In full and without alteration, transcribe the listing.

■ ■ ■

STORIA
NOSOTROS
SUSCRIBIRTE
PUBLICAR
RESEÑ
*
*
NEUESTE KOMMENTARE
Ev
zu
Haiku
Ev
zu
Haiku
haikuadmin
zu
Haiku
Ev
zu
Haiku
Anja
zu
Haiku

■ ■ ■

◆ Exercise answer ◆
STORIA
NOSOTROS
SUSCRIBIRTE
PUBLICAR
RESEÑ
*
*
NEUESTE KOMMENTARE
Ev
zu
Haiku
Ev
zu
Haiku
haikuadmin
zu
Haiku
Ev
zu
Haiku
Anja
zu
Haiku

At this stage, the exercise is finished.